0

I am writing a script to split the text into sentences with Python. However I am quite bad with writing more complex regular expressions.

There are 5 rules according to which I wish to split the sentences. I want to split sentences if they:

* end with "!"  or
* end with "?"  or
* end with "..."  or
* end with "." and the full stop is not followed by a number  or
* end with "." and the full stop is followed by a whitespace

What would be the regular expression for this for Python?

hippietrail
  • 15,848
  • 18
  • 99
  • 158
Helena
  • 921
  • 1
  • 15
  • 24
  • Do you need to *retain* the ending characters? – Martijn Pieters Nov 08 '13 at 12:31
  • 3
    Showing your previous attempts will be a nice addition to the question :) – aIKid Nov 08 '13 at 12:36
  • So far I have a very basic code: import re splitter = r"\.(?!\d)" re.split(splitter, s) But it splits "U.S.A" into three sentences and "Hey..." is four sentences I don't need to retain the ending characters. – Helena Nov 08 '13 at 12:39
  • is using a library and option for you? If you are doing this to do some Natural Language processing I really advice you to take another approach. – Hossein Nov 08 '13 at 12:40
  • The task is to write a simple algorithm on your own, so a library is not an option – Helena Nov 08 '13 at 12:43
  • Guess this and assignment or homework then. Take a look at this, it may give you some idea: http://stackoverflow.com/questions/6745592/sentence-segmentation-using-regex?rq=1 – Hossein Nov 08 '13 at 12:48

1 Answers1

3

You can literally translate your five bullet points to a regular expression:

!|\?|\.{3}|\.\D|\.\s

Note that I'm simply creating an alternation consisting of five alternatives, each of which represents one of your bullet points:

  • !
  • \?
  • \.{3}
  • \.\D
  • \.\s

Since the dot (.) and the question mark (?) are special characters within a regular expression pattern, they need to be escaped by a backslash (\) to be treated as literals. The pipe (|) is the delimiting character between two alternatives.

Using the above regular expression, you can then split your text into sentences using re.split.

Marius Schulz
  • 15,976
  • 12
  • 63
  • 97

TASK 1
In the records, start at the line that has "https://youtu.be/–FmExEAsM8" and go on through the end of the records. Give those lines again with "税込" switched to "税抜", change nothing else, and leave out the pictures.

INFORMATION SHOWN
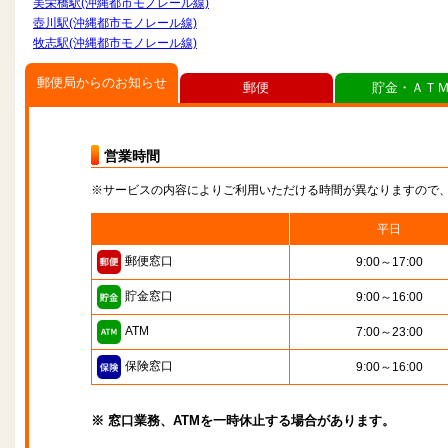
美栄橋駅(沖縄都市モノレール線)
壺川駅(沖縄都市モノレール線)
牧志駅(沖縄都市モノレール線)
郵便局からのお知らせ
郵便
貯金・ＡＴ
営業時間
※サービスの内容によりご利用いただける時間が異なりますので
平日
郵便窓口
9:00～17:00
貯金窓口
9:00～16:00
ATM
7:00～23:00
保険窓口
9:00～16:00
※ 窓口業務、ATMを一時休止する場合があります。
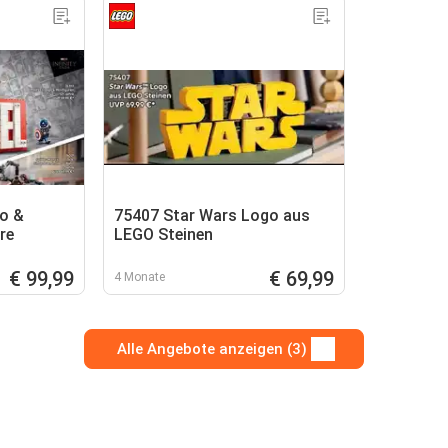
o &
75407 Star Wars Logo aus
re
LEGO Steinen
€ 99,99
€ 69,99
4 Monate
Alle Angebote anzeigen (3)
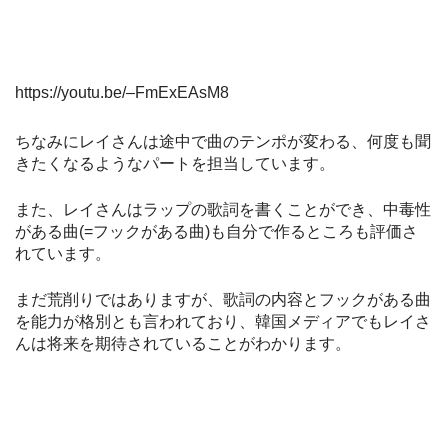
https://youtu.be/–FmExEAsM8
ちなみにレイさんは途中で曲のテンポが変わる、何度も聞
きたくなるようなパートを担当しています。
また、レイさんはラップの歌詞を書くことができ、中毒性
がある曲(=フックがある曲)も自分で作るところも評価さ
れています。
まだ荒削りではありますが、歌詞の内容とフックがある曲
を能力が格別とも言われており、韓国メディアでもレイさ
んは将来を期待されていることがわかります。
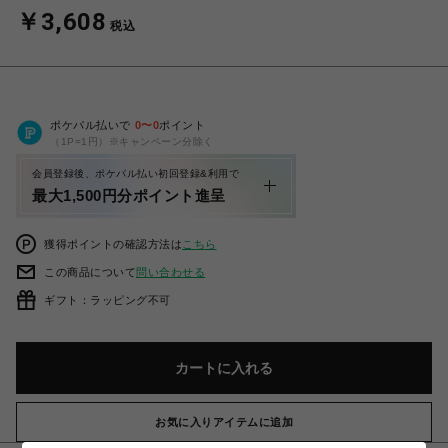
￥3,608
税込
ポケパル払いで
0
〜
0
ポイント
（1P=1円）※キャンペーン分除く
会員登録後、ポケパル払い初回登録&利用で
最大1,500円分ポイント進呈
獲得ポイントの確認方法は
こちら
この商品について
問い合わせる
ギフト：ラッピング不可
カートに入れる
お気に入りアイテムに追加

TASK 2
In the regex thread, why do the dot and the question mark need a backslash in front of them?

SOLUTION 1
https://youtu.be/–FmExEAsM8
ちなみにレイさんは途中で曲のテンポが変わる、何度も聞
きたくなるようなパートを担当しています。
また、レイさんはラップの歌詞を書くことができ、中毒性
がある曲(=フックがある曲)も自分で作るところも評価さ
れています。
まだ荒削りではありますが、歌詞の内容とフックがある曲
を能力が格別とも言われており、韓国メディアでもレイさ
んは将来を期待されていることがわかります。
￥3,608
税抜
ポケパル払いで
0
〜
0
ポイント
（1P=1円）※キャンペーン分除く
会員登録後、ポケパル払い初回登録&利用で
最大1,500円分ポイント進呈
獲得ポイントの確認方法は
こちら
この商品について
問い合わせる
ギフト：ラッピング不可
カートに入れる
お気に入りアイテムに追加

SOLUTION 2
They are special characters within a regular expression pattern, so they must be escaped to be treated as literals.